Bernanke Makes the Case for Gold

There’s a thoughtful op-ed by Gavyn Davies in the FT today (Why did Bernanke change his mind). The Fed has a dual mandate of targetting maximum employment consistent with stable prices (which they take to mean inflation no greater than 2%). What’s become clear following last week’s announcement is that the priority the Fed attaches to each of these goals is likely to subtly shift in favor of tolerating higher inflation in the interests of achieving greater employment. Bernanke himself went to great pains to argue that no such change was contemplated, and traditionally Fed chairman have always argued that low inflation is the best way to support job growth.

But the Fed has little choice but to shift its emphasis, if for no other reason than one of its two mandates has been missing its target for several years now. Bernanke talked about skills atrophying as the long term unemployed become unemployable, and therefore move from cyclically unemployed to structurally so (a miserably dry way to describe a sad loss of many people’s ability to earn a decent living). Republicans have jumped all over this as being pro-Obama politics, which it is although almost certainly that’s coincidental. The Fed would be far too aware of the political season to do anything overtly political and risk being seen as less than independent.

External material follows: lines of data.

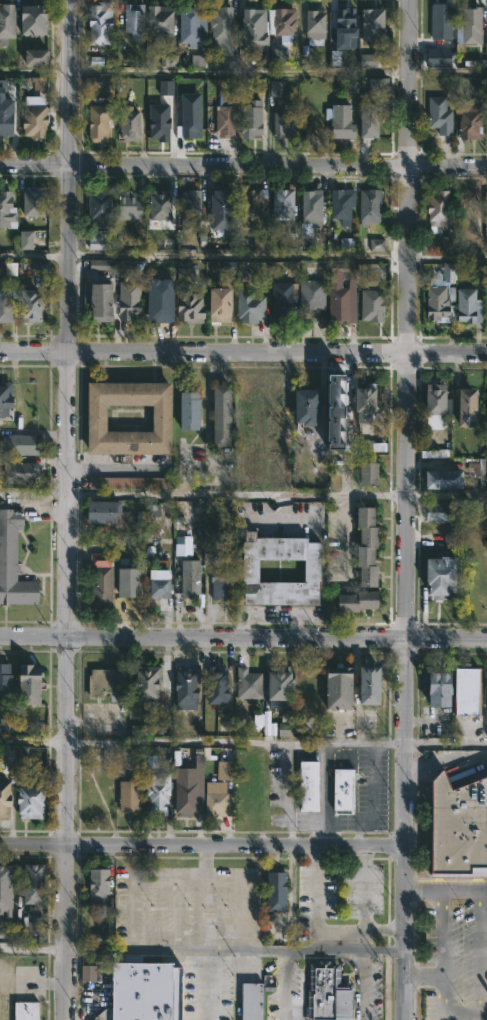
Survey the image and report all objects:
building: (39, 19)
building: (98, 20)
building: (161, 20)
building: (136, 21)
building: (437, 21)
building: (8, 22)
building: (224, 22)
building: (278, 22)
building: (342, 22)
building: (192, 23)
building: (368, 23)
building: (312, 25)
building: (466, 25)
building: (253, 27)
building: (278, 56)
building: (435, 56)
building: (41, 57)
building: (335, 58)
building: (168, 60)
building: (197, 60)
building: (263, 60)
building: (368, 60)
road: (243, 74)
building: (93, 82)
building: (39, 83)
building: (165, 87)
building: (374, 87)
building: (276, 88)
building: (437, 115)
building: (223, 116)
building: (8, 119)
building: (249, 119)
building: (467, 120)
building: (37, 121)
building: (189, 121)
building: (337, 122)
building: (127, 123)
building: (157, 123)
building: (371, 123)
building: (101, 124)
building: (280, 126)
road: (243, 165)
building: (188, 198)
building: (36, 201)
building: (338, 203)
building: (158, 204)
building: (126, 205)
building: (279, 205)
building: (251, 206)
building: (307, 207)
building: (366, 207)
building: (434, 210)
building: (8, 211)
building: (218, 211)
building: (97, 219)
building: (484, 220)
building: (259, 238)
building: (25, 240)
building: (346, 244)
building: (376, 245)
road: (34, 255)
road: (447, 258)
building: (40, 265)
building: (103, 267)
building: (448, 273)
building: (370, 281)
building: (309, 295)
building: (248, 297)
building: (337, 299)
building: (131, 300)
building: (8, 302)
building: (102, 302)
building: (436, 302)
building: (278, 303)
building: (463, 304)
building: (189, 305)
building: (219, 305)
building: (372, 305)
building: (36, 307)
building: (486, 307)
road: (67, 318)
road: (408, 318)
road: (243, 352)
building: (7, 398)
building: (431, 401)
building: (363, 404)
building: (304, 408)
building: (460, 408)
building: (185, 410)
building: (245, 410)
building: (335, 411)
building: (484, 411)
building: (217, 415)
building: (91, 418)
building: (21, 445)
building: (485, 445)
building: (375, 447)
building: (435, 454)
building: (475, 470)
building: (23, 471)
building: (363, 473)
building: (438, 480)
building: (131, 483)
road: (33, 495)
road: (277, 495)
building: (151, 510)
building: (435, 513)
building: (104, 514)
building: (452, 538)
building: (182, 545)
building: (364, 548)
building: (13, 565)
building: (308, 570)
building: (438, 576)
building: (190, 578)
building: (125, 582)
building: (154, 584)
building: (102, 586)
building: (219, 586)
building: (354, 602)
road: (243, 637)
building: (7, 682)
building: (146, 682)
building: (108, 683)
building: (31, 684)
building: (245, 684)
building: (484, 685)
building: (188, 687)
building: (214, 687)
building: (365, 687)
building: (272, 688)
building: (336, 689)
building: (432, 691)
building: (459, 692)
building: (8, 724)
building: (140, 729)
building: (284, 729)
road: (33, 740)
road: (175, 741)
road: (292, 744)
road: (446, 746)
building: (309, 786)
building: (341, 788)
building: (186, 791)
building: (156, 792)
building: (128, 796)
building: (6, 798)
building: (33, 801)
building: (216, 805)
building: (457, 826)
road: (67, 828)
road: (405, 828)
road: (33, 849)
road: (236, 851)
building: (95, 882)
building: (35, 884)
building: (8, 888)
road: (446, 888)
building: (272, 890)
road: (364, 900)
road: (129, 901)
road: (316, 901)
road: (206, 935)
building: (103, 938)
road: (33, 949)
road: (325, 949)
road: (384, 949)
road: (477, 951)
parking lot: (454, 961)
building: (88, 973)
road: (422, 973)
road: (440, 974)
road: (363, 984)
road: (285, 985)
building: (146, 992)
building: (323, 992)
building: (251, 998)
building: (29, 1010)

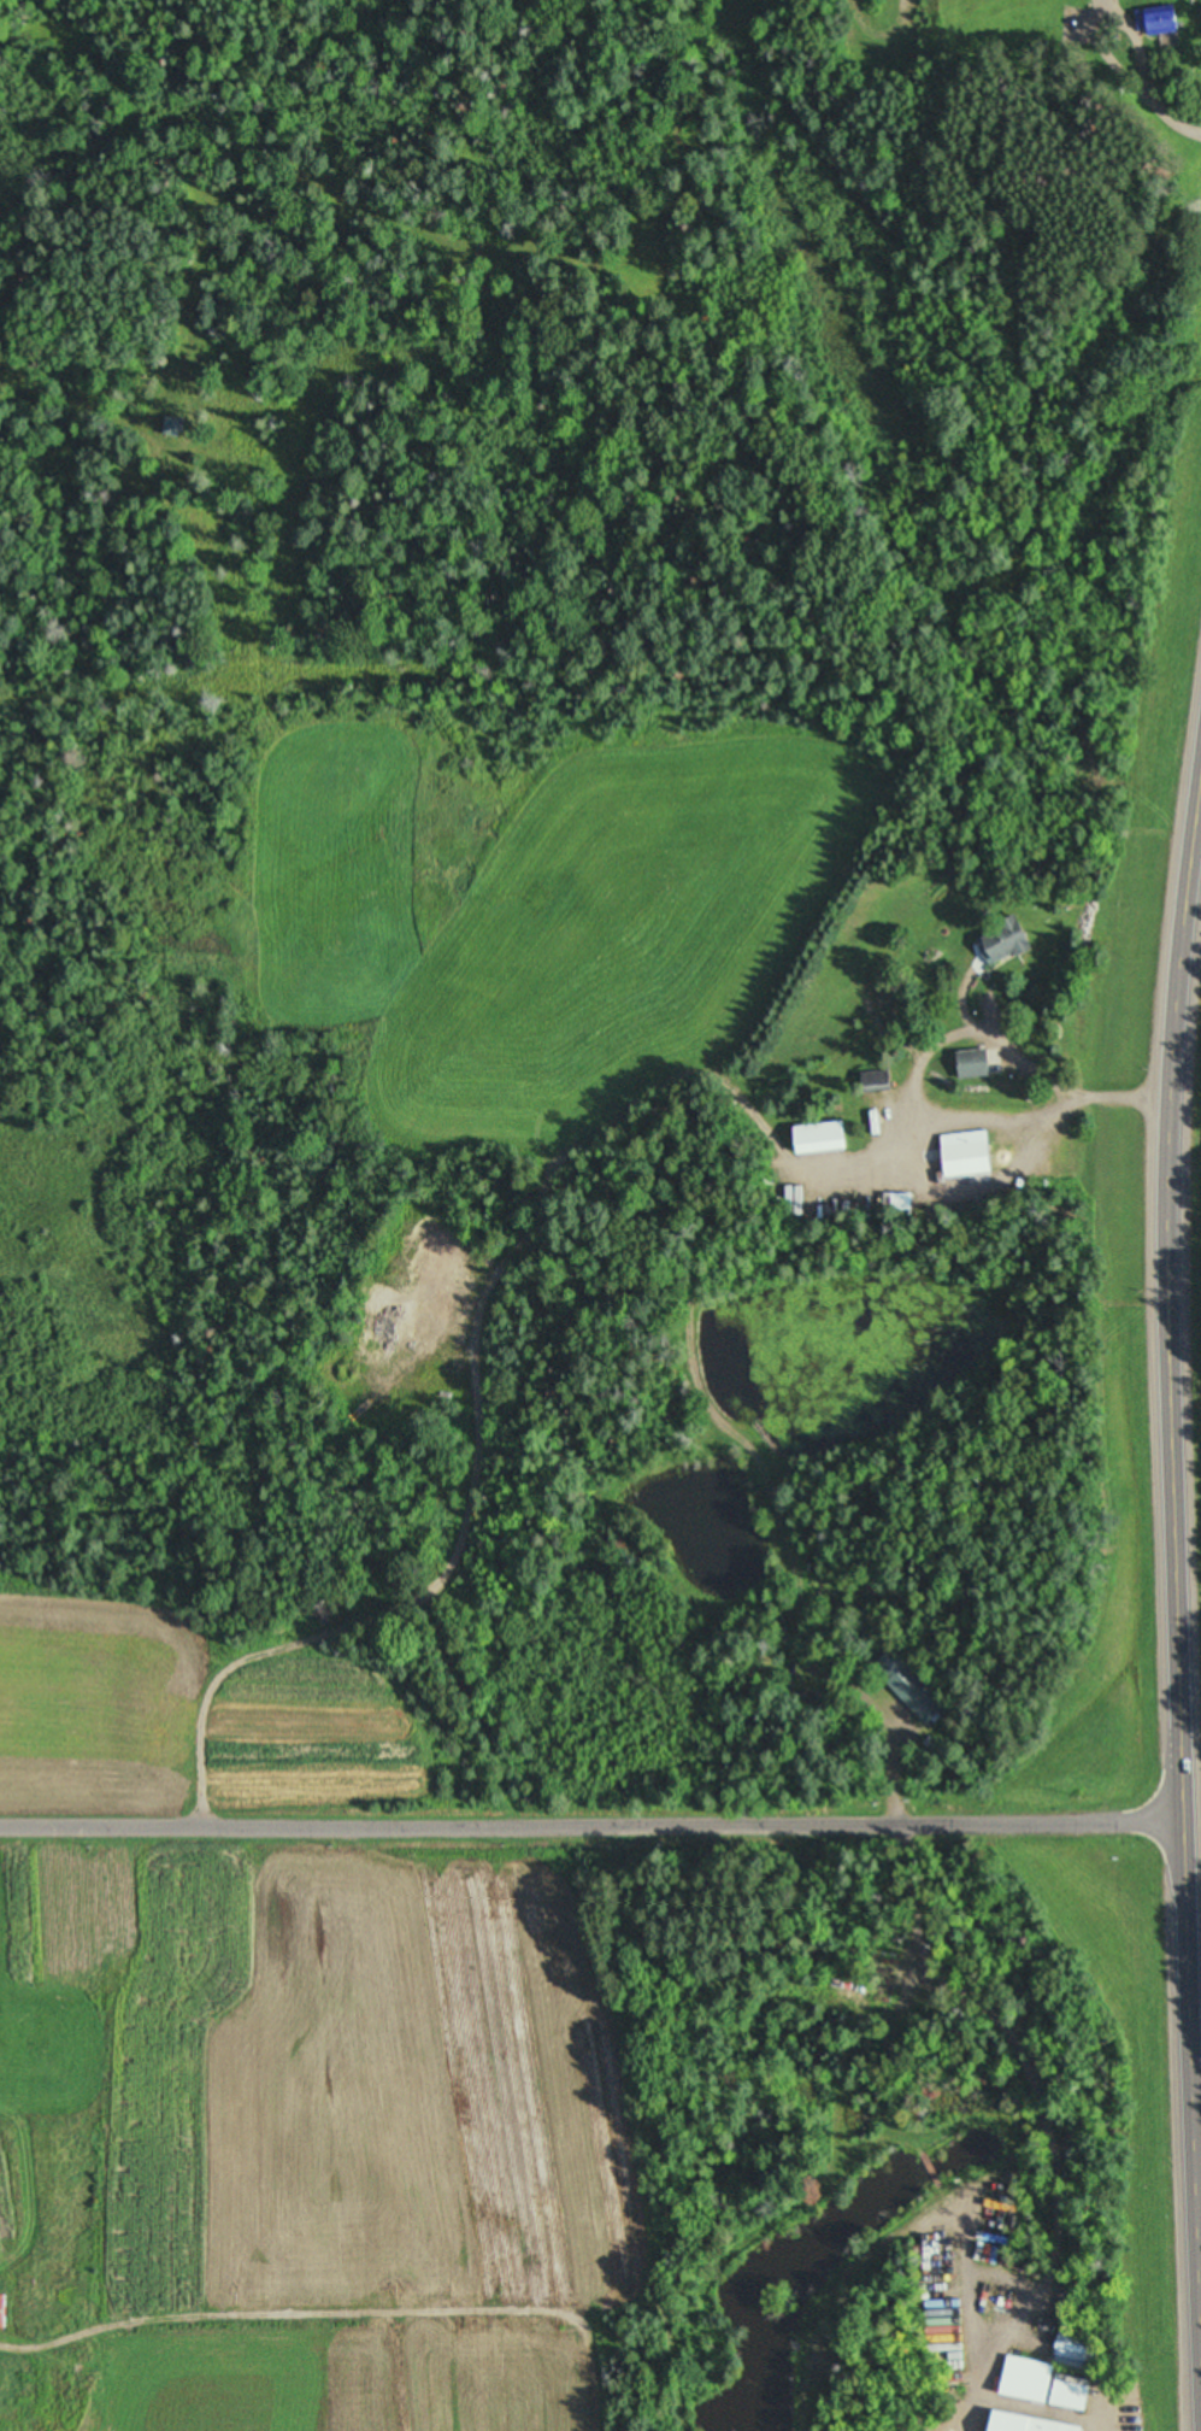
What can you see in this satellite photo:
building: (1157, 24)
road: (1199, 919)
building: (999, 940)
building: (967, 1065)
building: (871, 1082)
building: (815, 1139)
building: (962, 1155)
road: (1184, 1542)
building: (907, 1687)
road: (592, 1831)
building: (2, 2310)
building: (1040, 2384)
building: (1021, 2424)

The politics though are for others to contemplate. What does seem plain is that an open-ended and potentially long-lived QE 3 is probably negative for the US$ – especially so now that the ECB has enough firepower to support bond markets far longer than speculators can bet on a crisis. It’s probably positive for equities, although here it’s important to own names you’d like regardless of the near term direction of the economy. And the Fiscal Cliff isn’t receiving the attention it most likely will after the election when the focus shifts to whether Congress will avert a 2013 recession or not.

Our biggest position remains the gold miners ETF (GDX) which we like both because many miners are cheap to NAV but also for the QE 3 reasons described above. Both the Fed and the ECB are focused on reflation as their number one goal. Fiscal policy is likely to be at least modestly restrictive, but it seems that we’ll get QE (4,5…57) until employment improves. The Fed’s response to weaker growth is quite plain. When eventually growth does pick up expect those familiar “Fed behind the curve” headlines to last longer than usual. In fact, the most bearish case for gold is if the Fed fails. It’s not an attractive outcome to contemplate, and not one that’s likely in our opinion. So we like GDX as the most efficient way to align ourselves with government policy.

We also continue to own Corrections Corp (CXW) while we wait for further developments as the company finally decides to convert to  partial REIT status, a change likely in early 2013.

Most recently we invested in Energizer Holdings Inc. (ENR) which, at under 11 times next year’s earnings and with strong market share in both batteries and razors is attractively priced. The stock has been weak recently, and there are some questions about the long term outlook for disposable batteries. But management is still guiding to $6-6.20 per share for FY 2012 earnings (their fiscal year ends this month). They also continue to buy back stock, having repurchase $268 million in FY 2011 and $211 million in the first 9 months of FY 2012 through June. It’s likely they’ll dedicate substantial portions of their free cashflow to buying stock over the next couple of years, and so we’ve been accumulating a small position at current levels.